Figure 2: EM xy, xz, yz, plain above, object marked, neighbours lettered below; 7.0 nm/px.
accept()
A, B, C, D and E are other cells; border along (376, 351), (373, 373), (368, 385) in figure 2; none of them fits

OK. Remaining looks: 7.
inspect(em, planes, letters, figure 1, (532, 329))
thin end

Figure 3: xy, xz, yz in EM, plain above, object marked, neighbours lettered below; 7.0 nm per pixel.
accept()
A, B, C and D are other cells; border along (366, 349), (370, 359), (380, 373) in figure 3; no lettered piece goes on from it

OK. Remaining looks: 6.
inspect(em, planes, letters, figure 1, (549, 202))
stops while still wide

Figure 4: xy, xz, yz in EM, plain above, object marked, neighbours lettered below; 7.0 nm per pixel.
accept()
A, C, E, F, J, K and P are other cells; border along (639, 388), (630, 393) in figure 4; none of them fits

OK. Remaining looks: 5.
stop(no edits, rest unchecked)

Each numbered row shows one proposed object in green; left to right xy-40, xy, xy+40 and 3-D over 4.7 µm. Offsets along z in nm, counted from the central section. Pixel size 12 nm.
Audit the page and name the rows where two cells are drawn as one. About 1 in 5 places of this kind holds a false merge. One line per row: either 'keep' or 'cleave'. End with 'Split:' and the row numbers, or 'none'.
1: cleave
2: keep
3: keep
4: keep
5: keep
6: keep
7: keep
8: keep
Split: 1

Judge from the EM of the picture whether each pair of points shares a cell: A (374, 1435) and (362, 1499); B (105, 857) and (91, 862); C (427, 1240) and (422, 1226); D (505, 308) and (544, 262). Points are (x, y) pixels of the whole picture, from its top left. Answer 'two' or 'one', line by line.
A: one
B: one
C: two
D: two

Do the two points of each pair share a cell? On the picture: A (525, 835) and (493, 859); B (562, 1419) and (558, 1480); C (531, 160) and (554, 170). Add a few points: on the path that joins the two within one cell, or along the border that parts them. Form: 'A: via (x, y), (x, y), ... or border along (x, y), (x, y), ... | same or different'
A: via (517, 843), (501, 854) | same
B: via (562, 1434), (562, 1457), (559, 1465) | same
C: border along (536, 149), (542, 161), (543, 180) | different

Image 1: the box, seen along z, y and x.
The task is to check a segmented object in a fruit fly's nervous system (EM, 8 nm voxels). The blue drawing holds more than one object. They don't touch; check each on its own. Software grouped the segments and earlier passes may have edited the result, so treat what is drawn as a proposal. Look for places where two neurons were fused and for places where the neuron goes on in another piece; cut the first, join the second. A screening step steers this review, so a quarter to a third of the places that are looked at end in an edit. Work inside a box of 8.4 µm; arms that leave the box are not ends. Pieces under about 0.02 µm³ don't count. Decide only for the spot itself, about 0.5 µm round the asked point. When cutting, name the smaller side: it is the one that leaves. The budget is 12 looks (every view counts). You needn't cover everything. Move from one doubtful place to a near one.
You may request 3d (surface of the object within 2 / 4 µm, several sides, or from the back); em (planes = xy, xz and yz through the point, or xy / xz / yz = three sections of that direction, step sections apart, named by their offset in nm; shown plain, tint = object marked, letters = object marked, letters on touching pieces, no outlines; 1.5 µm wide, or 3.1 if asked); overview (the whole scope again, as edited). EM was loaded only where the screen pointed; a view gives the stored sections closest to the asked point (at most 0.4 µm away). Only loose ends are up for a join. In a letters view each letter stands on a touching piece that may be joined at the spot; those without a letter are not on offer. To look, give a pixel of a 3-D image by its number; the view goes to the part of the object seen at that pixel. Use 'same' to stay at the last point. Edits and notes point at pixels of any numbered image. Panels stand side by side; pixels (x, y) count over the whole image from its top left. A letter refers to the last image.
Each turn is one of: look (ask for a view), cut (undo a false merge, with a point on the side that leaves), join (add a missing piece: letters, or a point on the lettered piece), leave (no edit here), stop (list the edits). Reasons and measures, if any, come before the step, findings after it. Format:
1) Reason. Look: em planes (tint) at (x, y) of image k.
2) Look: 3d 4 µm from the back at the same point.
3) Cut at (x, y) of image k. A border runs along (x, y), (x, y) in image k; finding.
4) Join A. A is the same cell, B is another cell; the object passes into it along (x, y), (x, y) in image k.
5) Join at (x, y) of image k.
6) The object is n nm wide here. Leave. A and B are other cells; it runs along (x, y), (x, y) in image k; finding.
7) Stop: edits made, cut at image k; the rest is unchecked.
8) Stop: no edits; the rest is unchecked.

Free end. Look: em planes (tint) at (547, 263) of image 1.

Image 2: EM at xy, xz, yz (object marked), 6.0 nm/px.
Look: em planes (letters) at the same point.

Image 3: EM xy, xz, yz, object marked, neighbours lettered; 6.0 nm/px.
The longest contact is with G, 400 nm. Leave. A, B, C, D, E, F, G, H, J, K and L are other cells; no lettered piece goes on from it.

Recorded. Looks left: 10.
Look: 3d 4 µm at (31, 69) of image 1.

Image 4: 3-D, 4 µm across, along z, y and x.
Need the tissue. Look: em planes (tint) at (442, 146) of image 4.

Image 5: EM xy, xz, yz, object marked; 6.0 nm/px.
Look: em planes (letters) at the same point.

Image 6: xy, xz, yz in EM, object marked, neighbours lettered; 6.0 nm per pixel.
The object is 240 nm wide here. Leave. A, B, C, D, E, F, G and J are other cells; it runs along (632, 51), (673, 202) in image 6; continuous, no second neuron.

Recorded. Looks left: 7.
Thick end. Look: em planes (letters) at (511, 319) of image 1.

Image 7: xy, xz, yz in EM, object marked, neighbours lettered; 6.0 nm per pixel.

================

YOUR INSTRUCTIONS: Could you give again, word for word, the line with "Image 5: EM" and all lines after it through the end of the data? Leave out everything else.

RESPONSE FOR THIS EXERCISE:
Image 5: EM xy, xz, yz, object marked; 6.0 nm/px.
Look: em planes (letters) at the same point.

Image 6: xy, xz, yz in EM, object marked, neighbours lettered; 6.0 nm per pixel.
The object is 240 nm wide here. Leave. A, B, C, D, E, F, G and J are other cells; it runs along (632, 51), (673, 202) in image 6; continuous, no second neuron.

Recorded. Looks left: 7.
Thick end. Look: em planes (letters) at (511, 319) of image 1.

Image 7: xy, xz, yz in EM, object marked, neighbours lettered; 6.0 nm per pixel.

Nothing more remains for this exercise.